B. Rights or Legitimate Interests
The Complainant contends that "[t]he Respondent has no rights in relation to the Virgin Media elements which form the domain name. Bearing in mind the massive reputation of the VIRGIN and VIRGIN MEDIA brand and [the Complainant]'s operations in a wide range of activities since as early as 1970, there is no believable or realistic reason for registration or use of the domain name other than to take advantage of [the Complainant]'s rights. In view of [the Complainant]'s massive reputation in the VIRGIN and VIRGIN MEDIA brands we cannot possibly believe that the Respondent legitimately registered this domain."
The Complainant adds that the Respondent is not commonly known by the name VIRGIN or VIRGIN MEDIA, has no trade mark registrations for either mark, and has no rights or legitimate interests in the disputed domain name.
The Respondent was entitled to deal with the Complainant's allegations, and was entitled to demonstrate any rights or interests in the disputed domain name by way of the circumstances listed in paragraph 4(c) of the Policy.
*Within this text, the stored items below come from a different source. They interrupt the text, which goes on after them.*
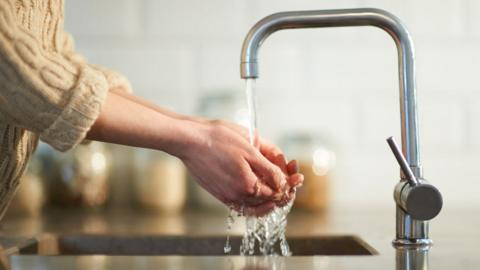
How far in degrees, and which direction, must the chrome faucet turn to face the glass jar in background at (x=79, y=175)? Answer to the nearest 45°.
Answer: approximately 45° to its right

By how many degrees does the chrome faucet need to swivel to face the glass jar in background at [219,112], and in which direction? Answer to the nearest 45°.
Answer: approximately 45° to its right

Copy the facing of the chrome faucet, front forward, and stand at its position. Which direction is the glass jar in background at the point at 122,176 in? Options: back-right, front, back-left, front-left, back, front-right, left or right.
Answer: front-right

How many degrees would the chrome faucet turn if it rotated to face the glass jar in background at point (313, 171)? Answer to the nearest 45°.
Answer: approximately 90° to its right

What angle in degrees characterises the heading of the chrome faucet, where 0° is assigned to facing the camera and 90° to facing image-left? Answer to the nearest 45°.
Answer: approximately 90°
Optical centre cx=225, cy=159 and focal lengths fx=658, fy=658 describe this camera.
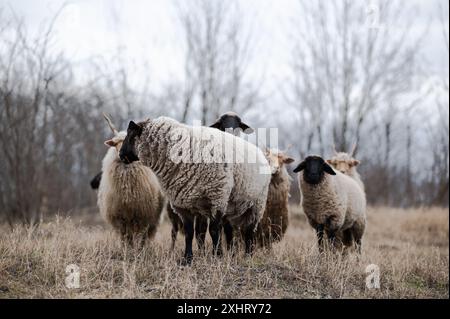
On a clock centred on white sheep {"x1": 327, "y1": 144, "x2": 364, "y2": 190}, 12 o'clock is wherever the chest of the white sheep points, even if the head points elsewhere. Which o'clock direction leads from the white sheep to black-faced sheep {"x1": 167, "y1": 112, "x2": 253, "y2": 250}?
The black-faced sheep is roughly at 1 o'clock from the white sheep.

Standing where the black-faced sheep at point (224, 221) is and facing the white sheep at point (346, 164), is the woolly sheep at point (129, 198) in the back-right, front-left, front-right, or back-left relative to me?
back-left

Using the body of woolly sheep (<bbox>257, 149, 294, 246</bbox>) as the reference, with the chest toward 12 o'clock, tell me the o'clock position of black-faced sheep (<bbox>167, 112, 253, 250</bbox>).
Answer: The black-faced sheep is roughly at 2 o'clock from the woolly sheep.

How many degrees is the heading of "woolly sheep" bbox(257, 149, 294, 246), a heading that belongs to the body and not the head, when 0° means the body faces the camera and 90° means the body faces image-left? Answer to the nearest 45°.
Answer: approximately 0°

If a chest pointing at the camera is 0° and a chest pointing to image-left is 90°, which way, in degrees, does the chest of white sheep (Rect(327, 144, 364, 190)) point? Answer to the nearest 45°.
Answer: approximately 0°

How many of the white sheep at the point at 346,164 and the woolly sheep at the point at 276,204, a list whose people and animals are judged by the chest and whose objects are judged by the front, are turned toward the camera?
2

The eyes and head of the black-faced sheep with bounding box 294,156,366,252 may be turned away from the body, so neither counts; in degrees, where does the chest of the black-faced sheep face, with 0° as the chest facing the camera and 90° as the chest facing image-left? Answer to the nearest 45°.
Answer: approximately 45°

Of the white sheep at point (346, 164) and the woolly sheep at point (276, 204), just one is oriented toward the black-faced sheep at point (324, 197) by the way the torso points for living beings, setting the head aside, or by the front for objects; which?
the white sheep

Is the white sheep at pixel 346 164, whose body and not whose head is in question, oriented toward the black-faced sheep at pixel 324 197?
yes

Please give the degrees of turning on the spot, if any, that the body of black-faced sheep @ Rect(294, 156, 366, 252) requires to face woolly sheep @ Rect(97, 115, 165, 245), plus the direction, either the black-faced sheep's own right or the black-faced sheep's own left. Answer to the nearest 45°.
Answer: approximately 45° to the black-faced sheep's own right
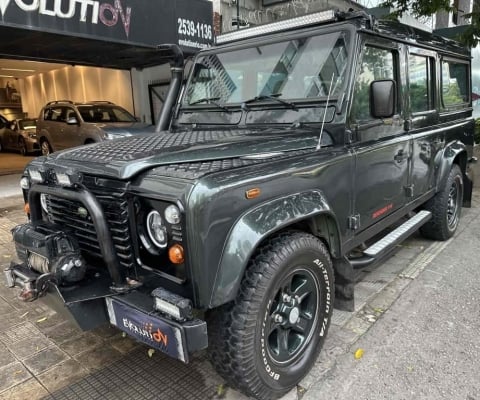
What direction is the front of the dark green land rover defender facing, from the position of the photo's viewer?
facing the viewer and to the left of the viewer

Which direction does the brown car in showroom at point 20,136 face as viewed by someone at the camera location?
facing the viewer and to the right of the viewer

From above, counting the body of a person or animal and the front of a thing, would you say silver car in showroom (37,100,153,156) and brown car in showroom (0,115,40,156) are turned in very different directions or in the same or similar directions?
same or similar directions

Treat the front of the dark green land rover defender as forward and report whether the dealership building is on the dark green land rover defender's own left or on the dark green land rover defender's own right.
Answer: on the dark green land rover defender's own right

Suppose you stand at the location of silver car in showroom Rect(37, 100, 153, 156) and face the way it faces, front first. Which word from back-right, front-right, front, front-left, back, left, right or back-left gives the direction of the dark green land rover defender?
front-right

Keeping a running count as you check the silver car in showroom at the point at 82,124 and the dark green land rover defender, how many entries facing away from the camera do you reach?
0

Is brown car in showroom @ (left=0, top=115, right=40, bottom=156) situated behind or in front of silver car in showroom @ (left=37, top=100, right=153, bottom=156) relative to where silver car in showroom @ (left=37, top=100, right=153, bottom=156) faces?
behind

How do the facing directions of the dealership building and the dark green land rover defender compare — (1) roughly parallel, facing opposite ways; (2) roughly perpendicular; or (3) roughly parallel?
roughly perpendicular

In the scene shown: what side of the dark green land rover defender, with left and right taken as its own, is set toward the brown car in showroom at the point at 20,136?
right
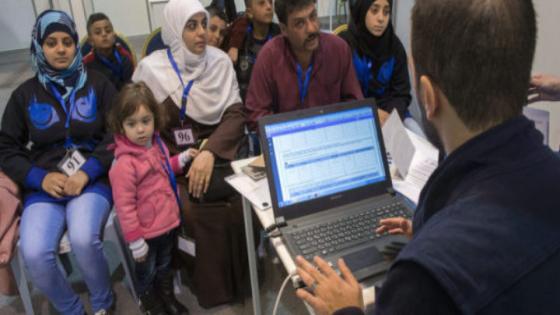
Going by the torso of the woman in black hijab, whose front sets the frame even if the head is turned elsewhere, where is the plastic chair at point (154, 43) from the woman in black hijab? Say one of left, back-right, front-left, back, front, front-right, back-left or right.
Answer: right

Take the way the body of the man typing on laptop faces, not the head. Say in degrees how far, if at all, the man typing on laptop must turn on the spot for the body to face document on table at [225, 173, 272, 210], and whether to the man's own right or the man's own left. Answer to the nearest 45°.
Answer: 0° — they already face it

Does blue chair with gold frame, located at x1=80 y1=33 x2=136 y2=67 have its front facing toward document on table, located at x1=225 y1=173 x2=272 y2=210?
yes

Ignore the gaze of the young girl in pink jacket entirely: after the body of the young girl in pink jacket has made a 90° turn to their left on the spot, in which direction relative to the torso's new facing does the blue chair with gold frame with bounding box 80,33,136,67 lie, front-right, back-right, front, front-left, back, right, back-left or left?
front-left

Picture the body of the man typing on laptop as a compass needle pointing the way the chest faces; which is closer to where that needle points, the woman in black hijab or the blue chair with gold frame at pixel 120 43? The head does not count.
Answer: the blue chair with gold frame

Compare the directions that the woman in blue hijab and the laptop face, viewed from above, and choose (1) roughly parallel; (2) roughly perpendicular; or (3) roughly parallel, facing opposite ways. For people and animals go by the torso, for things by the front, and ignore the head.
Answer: roughly parallel

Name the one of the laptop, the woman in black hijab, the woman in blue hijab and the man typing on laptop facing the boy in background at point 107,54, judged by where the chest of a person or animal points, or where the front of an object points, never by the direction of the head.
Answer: the man typing on laptop

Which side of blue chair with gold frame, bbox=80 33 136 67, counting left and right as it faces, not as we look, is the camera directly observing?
front

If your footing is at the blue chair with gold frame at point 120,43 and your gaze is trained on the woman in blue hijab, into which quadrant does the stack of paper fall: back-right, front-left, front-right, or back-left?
front-left

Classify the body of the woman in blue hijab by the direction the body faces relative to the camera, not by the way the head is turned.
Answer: toward the camera

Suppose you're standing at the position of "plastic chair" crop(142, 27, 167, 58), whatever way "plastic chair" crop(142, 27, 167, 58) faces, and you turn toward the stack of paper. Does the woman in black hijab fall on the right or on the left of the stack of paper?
left

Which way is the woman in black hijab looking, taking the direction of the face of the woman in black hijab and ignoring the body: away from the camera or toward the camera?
toward the camera

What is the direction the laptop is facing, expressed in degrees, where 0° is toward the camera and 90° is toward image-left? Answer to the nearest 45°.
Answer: approximately 315°

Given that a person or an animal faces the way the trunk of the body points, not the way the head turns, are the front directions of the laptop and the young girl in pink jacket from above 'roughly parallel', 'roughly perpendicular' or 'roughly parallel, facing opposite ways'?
roughly parallel
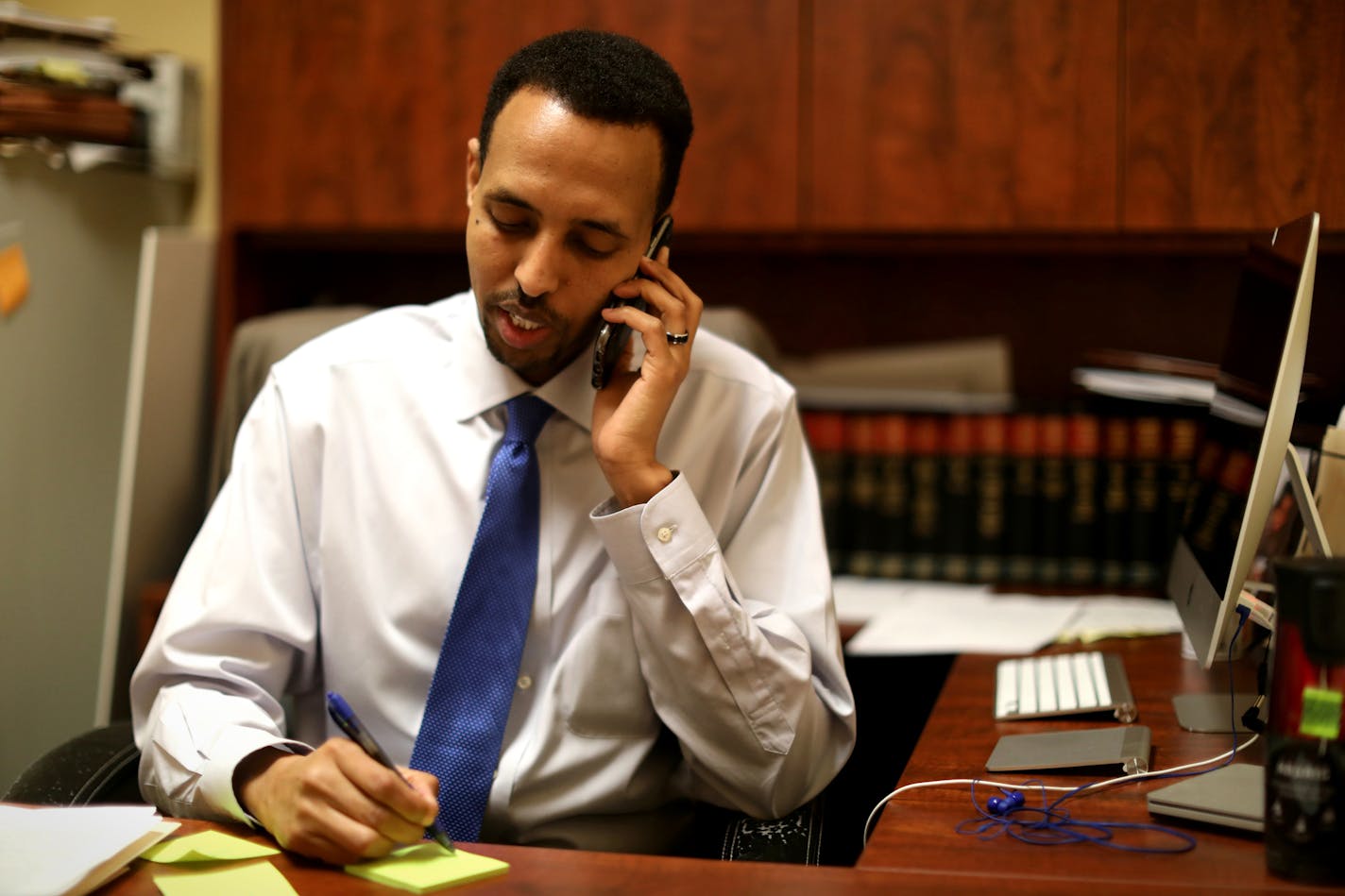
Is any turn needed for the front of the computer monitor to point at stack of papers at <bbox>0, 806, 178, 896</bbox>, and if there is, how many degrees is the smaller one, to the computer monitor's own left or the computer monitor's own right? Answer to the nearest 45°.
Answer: approximately 45° to the computer monitor's own left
The Respondent has not done so. It is for the Complainant to prove the three elements of paragraph 4(a) of the Policy. However, it is established that, once the Complainant has made out a prima facie case, it is then a matter for the Respondent to answer that case; whether or not a respondent has rights or legitimate interests in a domain name is a question which a respondent can answer better than a complainant.
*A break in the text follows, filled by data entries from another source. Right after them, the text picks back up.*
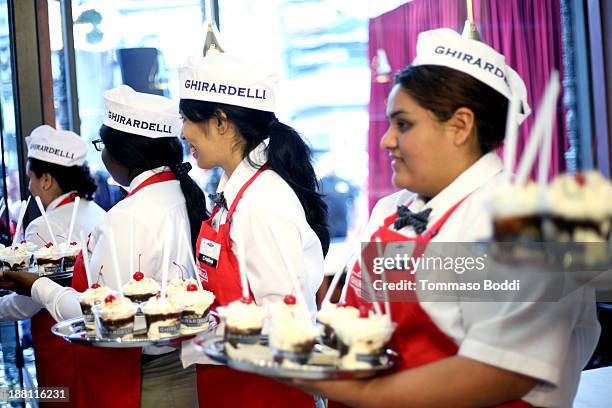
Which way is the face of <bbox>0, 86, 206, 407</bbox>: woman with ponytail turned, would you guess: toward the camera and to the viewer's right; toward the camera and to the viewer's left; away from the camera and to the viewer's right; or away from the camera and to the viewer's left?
away from the camera and to the viewer's left

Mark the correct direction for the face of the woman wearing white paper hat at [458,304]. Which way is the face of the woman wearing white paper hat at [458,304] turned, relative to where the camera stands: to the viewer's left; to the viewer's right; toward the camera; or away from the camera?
to the viewer's left

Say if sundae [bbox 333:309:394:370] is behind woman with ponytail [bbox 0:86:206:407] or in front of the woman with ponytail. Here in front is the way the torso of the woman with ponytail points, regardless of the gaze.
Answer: behind

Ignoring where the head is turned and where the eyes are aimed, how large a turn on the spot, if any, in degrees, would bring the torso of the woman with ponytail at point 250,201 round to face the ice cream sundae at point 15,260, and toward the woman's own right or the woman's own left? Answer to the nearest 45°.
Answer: approximately 45° to the woman's own right

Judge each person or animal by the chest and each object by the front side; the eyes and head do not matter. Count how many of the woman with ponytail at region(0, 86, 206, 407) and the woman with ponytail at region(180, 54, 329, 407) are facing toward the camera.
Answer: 0

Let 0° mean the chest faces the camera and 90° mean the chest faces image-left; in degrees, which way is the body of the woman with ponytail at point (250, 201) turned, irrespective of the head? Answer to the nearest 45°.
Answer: approximately 90°

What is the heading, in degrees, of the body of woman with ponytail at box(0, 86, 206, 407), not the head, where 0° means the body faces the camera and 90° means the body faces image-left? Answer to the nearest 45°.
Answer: approximately 135°
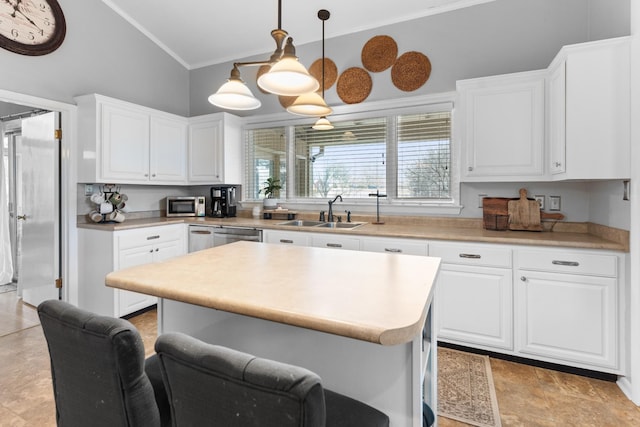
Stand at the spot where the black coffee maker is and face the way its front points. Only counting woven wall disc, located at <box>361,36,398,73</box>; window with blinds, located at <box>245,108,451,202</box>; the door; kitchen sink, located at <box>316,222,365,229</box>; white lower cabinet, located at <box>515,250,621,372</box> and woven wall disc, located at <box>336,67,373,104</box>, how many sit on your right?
1

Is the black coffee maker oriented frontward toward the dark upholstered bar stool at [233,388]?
yes

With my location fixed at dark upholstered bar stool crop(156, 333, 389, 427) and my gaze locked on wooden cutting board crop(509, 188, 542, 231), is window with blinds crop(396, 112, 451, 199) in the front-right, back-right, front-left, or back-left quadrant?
front-left

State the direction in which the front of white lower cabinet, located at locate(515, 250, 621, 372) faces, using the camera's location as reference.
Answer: facing the viewer and to the left of the viewer

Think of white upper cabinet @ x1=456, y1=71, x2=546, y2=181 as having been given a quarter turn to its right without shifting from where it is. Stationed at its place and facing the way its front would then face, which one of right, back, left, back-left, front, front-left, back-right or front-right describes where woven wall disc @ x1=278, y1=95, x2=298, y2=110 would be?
front-left

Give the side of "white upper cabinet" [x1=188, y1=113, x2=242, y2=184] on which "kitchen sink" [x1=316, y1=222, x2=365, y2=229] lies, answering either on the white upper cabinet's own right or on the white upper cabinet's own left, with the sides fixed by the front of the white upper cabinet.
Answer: on the white upper cabinet's own left

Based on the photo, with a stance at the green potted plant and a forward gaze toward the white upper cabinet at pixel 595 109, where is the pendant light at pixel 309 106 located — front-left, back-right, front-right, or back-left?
front-right

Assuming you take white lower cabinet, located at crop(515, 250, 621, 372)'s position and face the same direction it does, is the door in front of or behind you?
in front

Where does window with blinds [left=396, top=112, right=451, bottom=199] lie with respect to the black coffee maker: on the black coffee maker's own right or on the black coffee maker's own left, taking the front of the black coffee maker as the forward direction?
on the black coffee maker's own left

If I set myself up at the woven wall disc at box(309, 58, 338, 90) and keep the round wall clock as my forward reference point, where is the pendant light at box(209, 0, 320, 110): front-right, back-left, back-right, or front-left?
front-left

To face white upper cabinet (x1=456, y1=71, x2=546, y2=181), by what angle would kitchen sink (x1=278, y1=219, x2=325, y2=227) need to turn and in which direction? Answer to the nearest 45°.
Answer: approximately 45° to its left

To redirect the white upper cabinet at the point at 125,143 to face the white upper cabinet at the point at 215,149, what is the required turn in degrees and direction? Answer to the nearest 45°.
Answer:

The Panel is therefore satisfied that the Complainant has proved the requirements of paragraph 4(a)(ii) of the Policy.
C. Registered and Used in Bad Faith
As stated earlier, the Complainant says that the disputed domain name resolves to a Sedo parking page which displays a number of adverts, and an annex to the Complaint shows a screen shot stating "Buy this domain. The domain virginemedia.com may be for sale by its owner!"
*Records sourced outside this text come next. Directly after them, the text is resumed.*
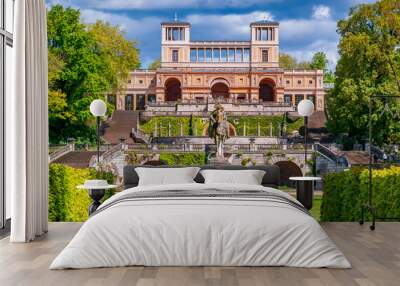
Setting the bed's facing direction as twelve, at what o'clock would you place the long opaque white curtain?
The long opaque white curtain is roughly at 4 o'clock from the bed.

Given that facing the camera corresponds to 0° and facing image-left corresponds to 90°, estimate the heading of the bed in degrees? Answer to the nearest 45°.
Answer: approximately 0°
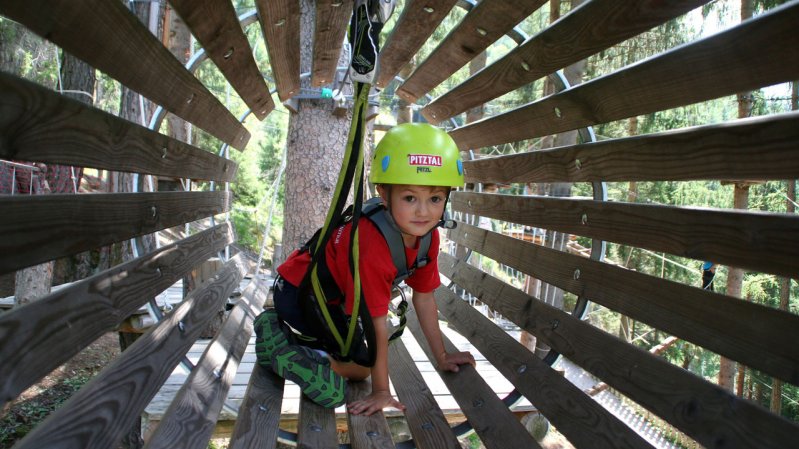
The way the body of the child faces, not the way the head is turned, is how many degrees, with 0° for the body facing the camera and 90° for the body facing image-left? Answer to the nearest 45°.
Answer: approximately 315°

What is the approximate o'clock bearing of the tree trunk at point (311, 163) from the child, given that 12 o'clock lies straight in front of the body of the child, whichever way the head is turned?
The tree trunk is roughly at 7 o'clock from the child.
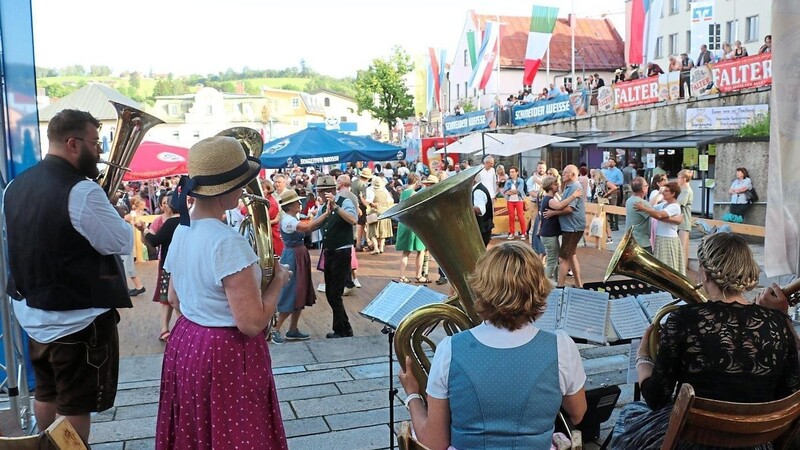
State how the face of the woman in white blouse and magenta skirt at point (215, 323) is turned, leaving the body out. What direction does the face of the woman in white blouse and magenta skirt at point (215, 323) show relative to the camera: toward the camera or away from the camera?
away from the camera

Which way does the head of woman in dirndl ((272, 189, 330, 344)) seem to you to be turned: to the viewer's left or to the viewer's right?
to the viewer's right

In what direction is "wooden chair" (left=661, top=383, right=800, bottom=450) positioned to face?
away from the camera

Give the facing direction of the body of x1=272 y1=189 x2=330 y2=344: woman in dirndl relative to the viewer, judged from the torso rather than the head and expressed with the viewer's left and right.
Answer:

The Complainant submits that the registration of the disputed domain name is a classic example of a bad faith registration in accordance with paragraph 4(b) of the Policy: "It is clear that this is an example of a typo-squatting domain. The fact that the domain is so close to the VIRGIN MEDIA brand suggests that the Respondent is looking to profit from the domain name by selling it to [the Complainant] for a high sum, significantly in excess of their documented out of pocket expenses. We see no other justification for the registration of a domain name which is so close to [the Complainant's] famous brand, the only difference is the inclusion of the letter in the Respondents [sic] registration, this would go unnoticed by the average internet user."
The Complainant refers again to typo-squatting: the Respondent is "engaged in a pattern of typo squatting behavior, we know that he is the owner of 34,063 domain names including a number of other domains containing the VIRGIN element."
Dealing with a misspelling of "auto trader", the panel in TPI HOLDINGS, INC. v. Nadeem Qadir, WIPO Case No. D2008-1398, stated that, in the absence of any evidence to the contrary, "the only conclusion open to the Panel is that the Respondent's registering of the contested domain name was for the purpose of 'cybersquatting',ie. to profit from the close resemblance with the Complainant's trade marks by misdirecting internet users to the Respondent's own unconnected website. Furthermore, the fact that the domain name resolves to a portal site with numerous hyperlinks, indicates that the Respondent has engaged in a deliberate scheme to derive some financial gain from the misdirection of Internet users."
The Complainant contends in this case - in a series of alternative allegations based on the list of circumstances set out in paragraph 4(b) of the Policy - that the disputed domain name was registered and is being used in bad faith.
It was open to the Respondent to file a Response. He has not done so. The Panel is satisfied that the Complainant has brought itself within the requirements of paragraph 4(a)(iii) of the Policy
For the foregoing reasons, in accordance with paragraphs 4(i) of the Policy and 15 of the Rules, the Panel orders that the disputed domain name <virginemedia.com> be transferred to the Complainant.